### WORK ORDER
Each entry that follows should be retyped exactly.

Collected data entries
§

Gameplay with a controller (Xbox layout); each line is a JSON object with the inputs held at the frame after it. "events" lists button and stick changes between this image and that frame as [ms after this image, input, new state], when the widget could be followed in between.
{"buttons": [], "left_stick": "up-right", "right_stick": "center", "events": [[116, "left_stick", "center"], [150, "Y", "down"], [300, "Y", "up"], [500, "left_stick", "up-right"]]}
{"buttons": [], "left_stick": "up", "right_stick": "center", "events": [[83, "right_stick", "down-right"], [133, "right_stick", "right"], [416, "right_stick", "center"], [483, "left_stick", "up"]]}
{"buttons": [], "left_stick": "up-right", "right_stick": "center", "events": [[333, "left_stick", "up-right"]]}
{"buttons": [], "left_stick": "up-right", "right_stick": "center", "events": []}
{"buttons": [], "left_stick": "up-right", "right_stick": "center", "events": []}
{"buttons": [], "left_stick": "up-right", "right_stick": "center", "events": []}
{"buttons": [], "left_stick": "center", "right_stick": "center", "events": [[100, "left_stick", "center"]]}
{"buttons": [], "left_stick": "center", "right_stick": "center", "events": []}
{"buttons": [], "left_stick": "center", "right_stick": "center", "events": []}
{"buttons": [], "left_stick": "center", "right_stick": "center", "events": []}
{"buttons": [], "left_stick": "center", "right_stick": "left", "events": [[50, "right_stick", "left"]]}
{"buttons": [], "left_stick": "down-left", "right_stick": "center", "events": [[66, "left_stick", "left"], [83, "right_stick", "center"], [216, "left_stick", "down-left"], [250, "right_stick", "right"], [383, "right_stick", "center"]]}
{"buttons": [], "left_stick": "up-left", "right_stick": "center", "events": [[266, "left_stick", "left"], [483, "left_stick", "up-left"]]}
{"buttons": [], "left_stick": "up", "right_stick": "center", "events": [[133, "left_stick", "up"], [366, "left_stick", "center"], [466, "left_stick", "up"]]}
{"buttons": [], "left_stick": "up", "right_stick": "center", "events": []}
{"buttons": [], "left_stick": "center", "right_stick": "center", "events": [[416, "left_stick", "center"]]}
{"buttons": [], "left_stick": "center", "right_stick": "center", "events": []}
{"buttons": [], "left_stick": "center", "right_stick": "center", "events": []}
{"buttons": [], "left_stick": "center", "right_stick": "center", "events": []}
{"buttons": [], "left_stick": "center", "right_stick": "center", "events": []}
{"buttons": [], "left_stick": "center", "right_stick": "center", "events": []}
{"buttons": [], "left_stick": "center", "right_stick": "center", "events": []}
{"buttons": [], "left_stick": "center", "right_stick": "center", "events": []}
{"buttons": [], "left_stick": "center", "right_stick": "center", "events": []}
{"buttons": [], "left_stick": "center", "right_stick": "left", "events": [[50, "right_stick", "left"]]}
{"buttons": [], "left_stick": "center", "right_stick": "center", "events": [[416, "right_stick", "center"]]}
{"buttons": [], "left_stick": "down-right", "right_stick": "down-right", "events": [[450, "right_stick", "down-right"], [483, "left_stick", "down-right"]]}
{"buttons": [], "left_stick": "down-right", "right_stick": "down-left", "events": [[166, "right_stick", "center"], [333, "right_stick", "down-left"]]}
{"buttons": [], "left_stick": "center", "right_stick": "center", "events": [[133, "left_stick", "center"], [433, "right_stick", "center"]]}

§

### WRITTEN RESPONSE
Gameplay with a controller (Xbox layout); each line is a JSON object with the inputs held at the frame after it. "events" lists button and stick changes between this image and that frame as [ms after this image, input, new state], when the widget could be followed in between.
{"buttons": [], "left_stick": "up-right", "right_stick": "center", "events": [[116, "left_stick", "center"], [150, "Y", "down"], [300, "Y", "up"], [500, "left_stick", "up-right"]]}
{"buttons": [], "left_stick": "up", "right_stick": "center", "events": [[83, "right_stick", "down-right"], [133, "right_stick", "right"], [416, "right_stick", "center"], [483, "left_stick", "up"]]}
{"buttons": [], "left_stick": "up-right", "right_stick": "center", "events": [[333, "left_stick", "up-right"]]}
{"buttons": [], "left_stick": "up-right", "right_stick": "center", "events": []}
{"buttons": [], "left_stick": "up-right", "right_stick": "center", "events": []}
{"buttons": [], "left_stick": "up-right", "right_stick": "center", "events": []}
{"buttons": [], "left_stick": "center", "right_stick": "center", "events": [[100, "left_stick", "center"]]}
{"buttons": [], "left_stick": "center", "right_stick": "center", "events": []}
{"buttons": [], "left_stick": "center", "right_stick": "center", "events": []}
{"buttons": [], "left_stick": "center", "right_stick": "center", "events": []}
{"buttons": [], "left_stick": "center", "right_stick": "left", "events": [[50, "right_stick", "left"]]}
{"buttons": [], "left_stick": "down-left", "right_stick": "center", "events": [[66, "left_stick", "left"], [83, "right_stick", "center"], [216, "left_stick", "down-left"], [250, "right_stick", "right"], [383, "right_stick", "center"]]}
{"buttons": [], "left_stick": "up-left", "right_stick": "center", "events": [[266, "left_stick", "left"], [483, "left_stick", "up-left"]]}
{"buttons": [], "left_stick": "up", "right_stick": "center", "events": [[133, "left_stick", "up"], [366, "left_stick", "center"], [466, "left_stick", "up"]]}
{"buttons": [], "left_stick": "up", "right_stick": "center", "events": []}
{"buttons": [], "left_stick": "center", "right_stick": "center", "events": [[416, "left_stick", "center"]]}
{"buttons": [], "left_stick": "center", "right_stick": "center", "events": []}
{"buttons": [], "left_stick": "center", "right_stick": "center", "events": []}
{"buttons": [], "left_stick": "center", "right_stick": "center", "events": []}
{"buttons": [], "left_stick": "center", "right_stick": "center", "events": []}
{"buttons": [], "left_stick": "center", "right_stick": "center", "events": []}
{"buttons": [], "left_stick": "center", "right_stick": "center", "events": []}
{"buttons": [], "left_stick": "center", "right_stick": "center", "events": []}
{"buttons": [], "left_stick": "center", "right_stick": "center", "events": []}
{"buttons": [], "left_stick": "center", "right_stick": "left", "events": [[50, "right_stick", "left"]]}
{"buttons": [], "left_stick": "center", "right_stick": "center", "events": [[416, "right_stick", "center"]]}
{"buttons": [], "left_stick": "down-right", "right_stick": "down-right", "events": [[450, "right_stick", "down-right"], [483, "left_stick", "down-right"]]}
{"buttons": [], "left_stick": "down-right", "right_stick": "down-left", "events": [[166, "right_stick", "center"], [333, "right_stick", "down-left"]]}
{"buttons": [], "left_stick": "center", "right_stick": "center", "events": [[133, "left_stick", "center"], [433, "right_stick", "center"]]}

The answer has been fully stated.